Michael Ignatieff, the rookie, bounds onto the stage, shirtsleeves rolled up, grabs a wireless mike and proceeds to give an unscripted barn-burner that had this writer shaking his head in admiration.
And yet none of it gets past the room.
Despite his inspiring message, his passionate delivery, his casual mastery of the art of the stump speech - a form he knew little about not that long ago - Michael Ignatieff can't make his message heard to save his life. Or maybe he can, but people aren't buying.
Or maybe the campaign rally - designed to encourage the party faithful to greater effort while delivering a political party's core message to voters via broadcast and print - is losing its relevance in an age of attack ads and social media. If so, Mr. Ignatieff may be remembered as a skilled practitioner of a dying art.
Saturday's afternoon rally in Prince Edward Island introduced a new element to the Ignatieff stump speech: frank criticism of the NDP. With only one week of campaigning left, the third national party is showing alarming signs of becoming the second one. Mr. Ignatieff pleaded with voters to reconsider.

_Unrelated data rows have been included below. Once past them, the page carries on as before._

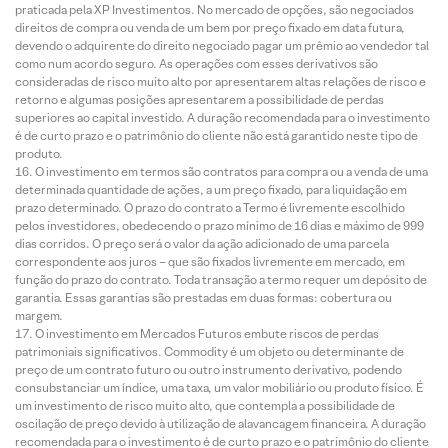
praticada pela XP Investimentos. No mercado de opções, são negociados
direitos de compra ou venda de um bem por preço fixado em data futura,
devendo o adquirente do direito negociado pagar um prêmio ao vendedor tal
como num acordo seguro. As operações com esses derivativos são
consideradas de risco muito alto por apresentarem altas relações de risco e
retorno e algumas posições apresentarem a possibilidade de perdas
superiores ao capital investido. A duração recomendada para o investimento
é de curto prazo e o patrimônio do cliente não está garantido neste tipo de
produto.
O investimento em termos são contratos para compra ou a venda de uma
determinada quantidade de ações, a um preço fixado, para liquidação em
prazo determinado. O prazo do contrato a Termo é livremente escolhido
pelos investidores, obedecendo o prazo mínimo de 16 dias e máximo de 999
dias corridos. O preço será o valor da ação adicionado de uma parcela
correspondente aos juros – que são fixados livremente em mercado, em
função do prazo do contrato. Toda transação a termo requer um depósito de
garantia. Essas garantias são prestadas em duas formas: cobertura ou
margem.
O investimento em Mercados Futuros embute riscos de perdas
patrimoniais significativos. Commodity é um objeto ou determinante de
preço de um contrato futuro ou outro instrumento derivativo, podendo
consubstanciar um índice, uma taxa, um valor mobiliário ou produto físico. É
um investimento de risco muito alto, que contempla a possibilidade de
oscilação de preço devido à utilização de alavancagem financeira. A duração
recomendada para o investimento é de curto prazo e o patrimônio do cliente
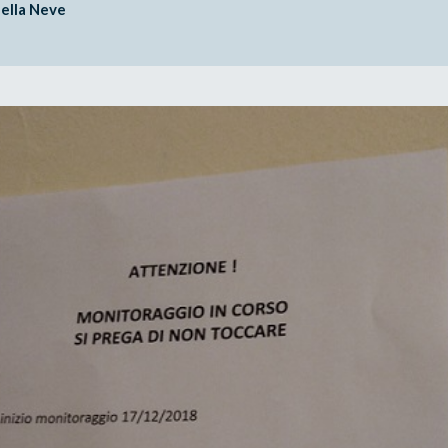
ella Neve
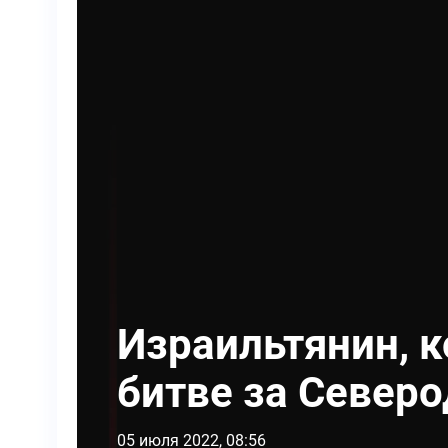
Израильтянин, к
битве за Север
05 июля 2022, 08:56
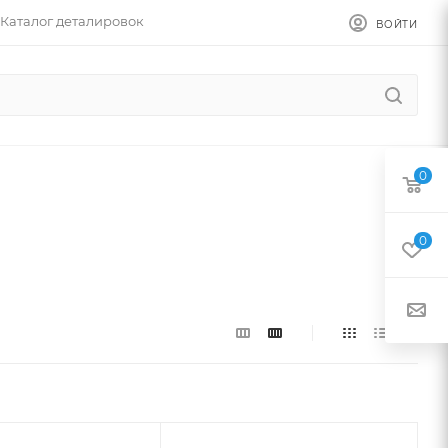
Каталог деталировок
ВОЙТИ
0
0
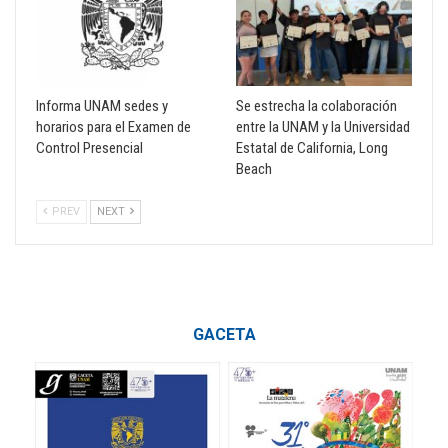
Informa UNAM sedes y
Se estrecha la colaboración
horarios para el Examen de
entre la UNAM y la Universidad
Control Presencial
Estatal de California, Long
Beach
PREV
NEXT
GACETA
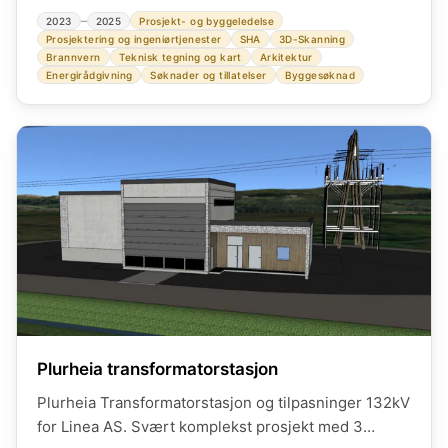
eid av Helgeland Kraft AS i Mosjøen.
–
2023
2025
Prosjekt- og byggeledelse
Prosjektering og ingeniørtjenester
SHA
3D-Skanning
Brannvern
Teknisk tegning og kart
Arkitektur
Energirådgivning
Søknader og tillatelser
Byggesøknad
Plurheia transformatorstasjon
Plurheia Transformatorstasjon og tilpasninger 132kV
for Linea AS. Svært komplekst prosjekt med 3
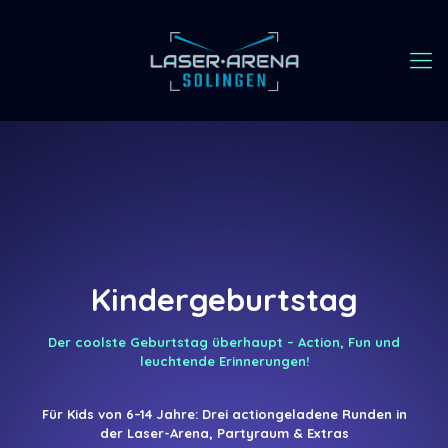
Kindergeburtstag
Der coolste Geburtstag überhaupt – Action, Fun und
leuchtende Erinnerungen!
Für Kids von 6–14 Jahre: Drei actiongeladene Runden in
der Laser-Arena, Partyraum & Extras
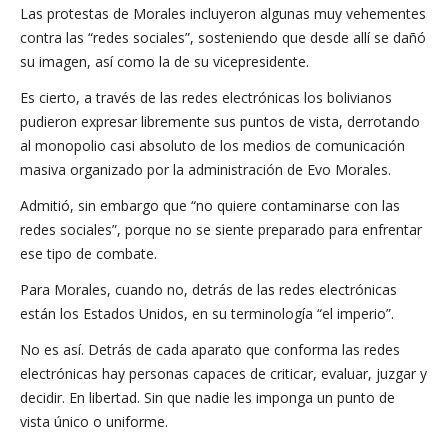
Las protestas de Morales incluyeron algunas muy vehementes
contra las “redes sociales”, sosteniendo que desde allí se dañó
su imagen, así como la de su vicepresidente.
Es cierto, a través de las redes electrónicas los bolivianos
pudieron expresar libremente sus puntos de vista, derrotando
al monopolio casi absoluto de los medios de comunicación
masiva organizado por la administración de Evo Morales.
Admitió, sin embargo que “no quiere contaminarse con las
redes sociales”, porque no se siente preparado para enfrentar
ese tipo de combate.
Para Morales, cuando no, detrás de las redes electrónicas
están los Estados Unidos, en su terminología “el imperio”.
No es así. Detrás de cada aparato que conforma las redes
electrónicas hay personas capaces de criticar, evaluar, juzgar y
decidir. En libertad. Sin que nadie les imponga un punto de
vista único o uniforme.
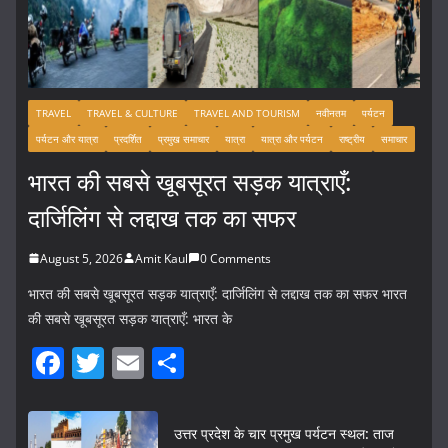
TRAVEL
TRAVEL & CULTURE
TRAVEL AND TOURISM
नवीनतम
पर्यटन
पर्यटन और यात्रा
प्रदर्शित
प्रमुख समाचार
यात्रा
यात्रा और पर्यटन
राष्ट्रीय
समाचार
भारत की सबसे खूबसूरत सड़क यात्राएँ:
दार्जिलिंग से लद्दाख तक का सफर
August 5, 2026
Amit Kaul
0 Comments
भारत की सबसे खूबसूरत सड़क यात्राएँ: दार्जिलिंग से लद्दाख तक का सफर भारत
की सबसे खूबसूरत सड़क यात्राएँ: भारत के
F
T
E
S
a
w
m
h
c
itt
ai
ar
उत्तर प्रदेश के चार प्रमुख पर्यटन स्थल: ताज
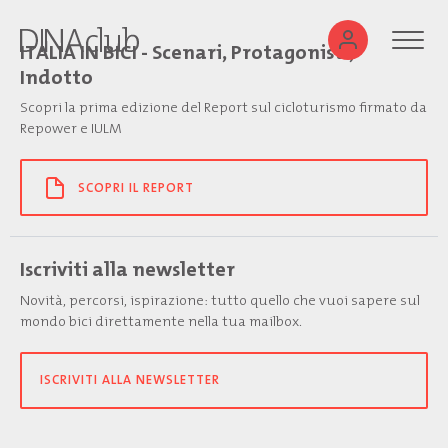
ITALIA IN BICI - Scenari, Protagonisti,
Indotto
Scopri la prima edizione del Report sul cicloturismo firmato da
Repower e IULM
SCOPRI IL REPORT
Iscriviti alla newsletter
Novità, percorsi, ispirazione: tutto quello che vuoi sapere sul
mondo bici direttamente nella tua mailbox.
ISCRIVITI ALLA NEWSLETTER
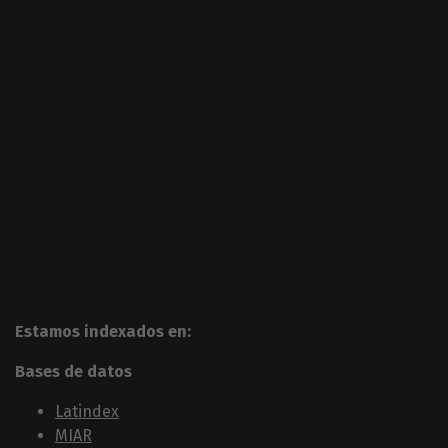
Estamos indexados en:
Bases de datos
Latindex
MIAR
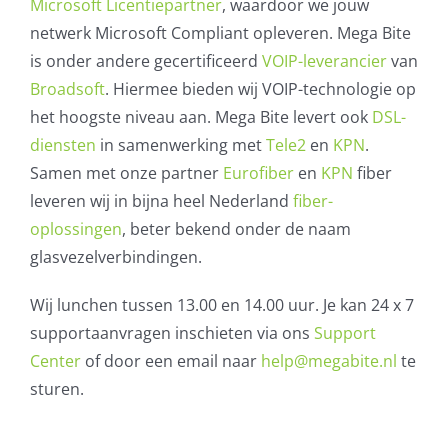
Microsoft Licentiepartner
, waardoor we jouw
netwerk Microsoft Compliant opleveren. Mega Bite
is onder andere gecertificeerd
VOIP-leverancier
van
Broadsoft
. Hiermee bieden wij VOIP-technologie op
het hoogste niveau aan. Mega Bite levert ook
DSL-
diensten
in samenwerking met
Tele2
en
KPN
.
Samen met onze partner
Eurofiber
en
KPN
fiber
leveren wij in bijna heel Nederland
fiber-
oplossingen
, beter bekend onder de naam
glasvezelverbindingen.
Wij lunchen tussen 13.00 en 14.00 uur. Je kan 24 x 7
supportaanvragen inschieten via ons
Support
Center
of door een email naar
help@megabite.nl
te
sturen.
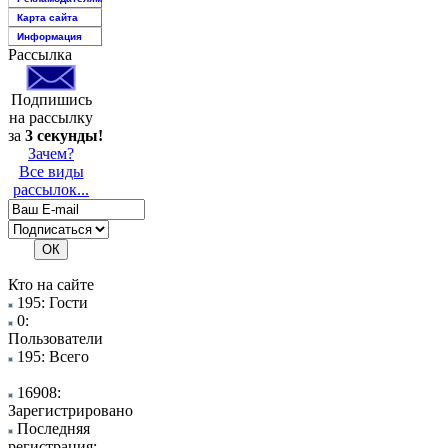
Карта сайта
Информация
Рассылка
Подпишись
на рассылку
за
3 секунды!
Зачем?
Все виды
рассылок...
Кто на сайте
195: Гости
0:
Пользователи
195: Всего
16908:
Зарегистрировано
Последняя
регистрация:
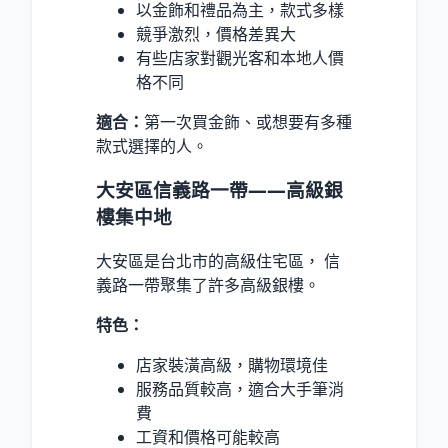
以金飾和禮品為主，款式多樣
競爭激烈，價格差異大
有些店家對觀光客和本地人價
格不同
適合：
第一次買金飾、或想要有多種
款式選擇的人。
大安區信義路一帶——高級銀
樓集中地
大安區是台北市的高級住宅區， 信
義路一帶聚集了許多高級銀樓。
特色：
店家裝潢高級，購物環境佳
服務品質較高，適合大手筆消
費
工資和價格可能較高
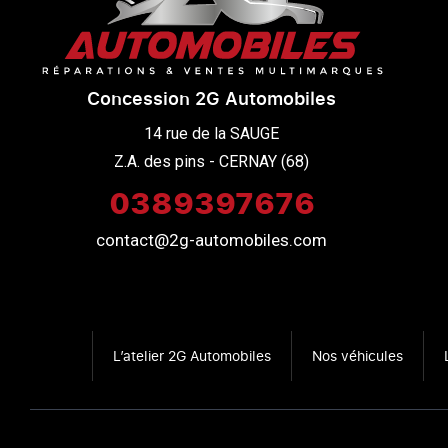
Concession 2G Automobiles
14 rue de la SAUGE

Z.A. des pins - CERNAY (68)
0389397676
contact@2g-automobiles.com
L’atelier 2G Automobiles
Nos véhicules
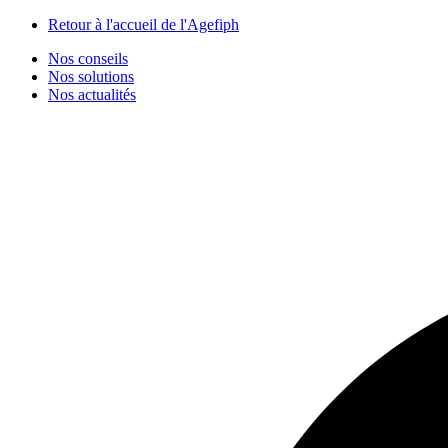
Panneau de gestion des cookies
Retour à l'accueil de l'Agefiph
Nos conseils
Nos solutions
Nos actualités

"We've got to the exciting part of this election, the part where we have to choose," he told about 300 enthused supporters who gathered in the only Prince Edward Island riding, Egmont, that went Conservative in 2008. "This is no time for amateur hour, here," he pleaded "...The NDP has had a free ride...It's a nice little taxi to get on for a while, but you'd better take a look at how high that meter's running..."
"Don't go there, folks. This is not wise."
Then it's back to laying into the Conservatives - deriding Mr. Harper's claims that anything less than a Conservative majority will lead to a coalition of the other parties - "Don't treat the Canadian people like fools. You gotta persuade them, you can't bully them" - raging against "fat cat" corporate tax cuts, and promoting the Liberal agenda of help for home care, college tuition, pensions - "the middle class Canadian family. That is our priority."
He concludes by explaining the path he walked toward understanding what it means to be prime minister.
"We went to Stanley Bridge wharf, and we went out with a fisherman, and we went out to that breakwater...it's just falling apart, the harbour's silting up. And you begin to see what you have a government for...I want to be the prime minister for that fisherman. I want to get that wharf fixed."
That may be the great strength and weakness of Mr. Ignatieff's message. Its simple eloquence also conveys both self-absorption and a basic lack of political acumen.
He had to get out with a fisherman and look at a breakwater before he understood what prime ministers do?
He remains buoyant. The voters are stirring, he tells the crowd. Even this late, they're ready to move.
"Slowly but surely the country is rising up," he invokes. "Slowly but surely the country knows what it wants to do. It wants to change this government."
He will keep saying it, extraordinarily well, even if into the void.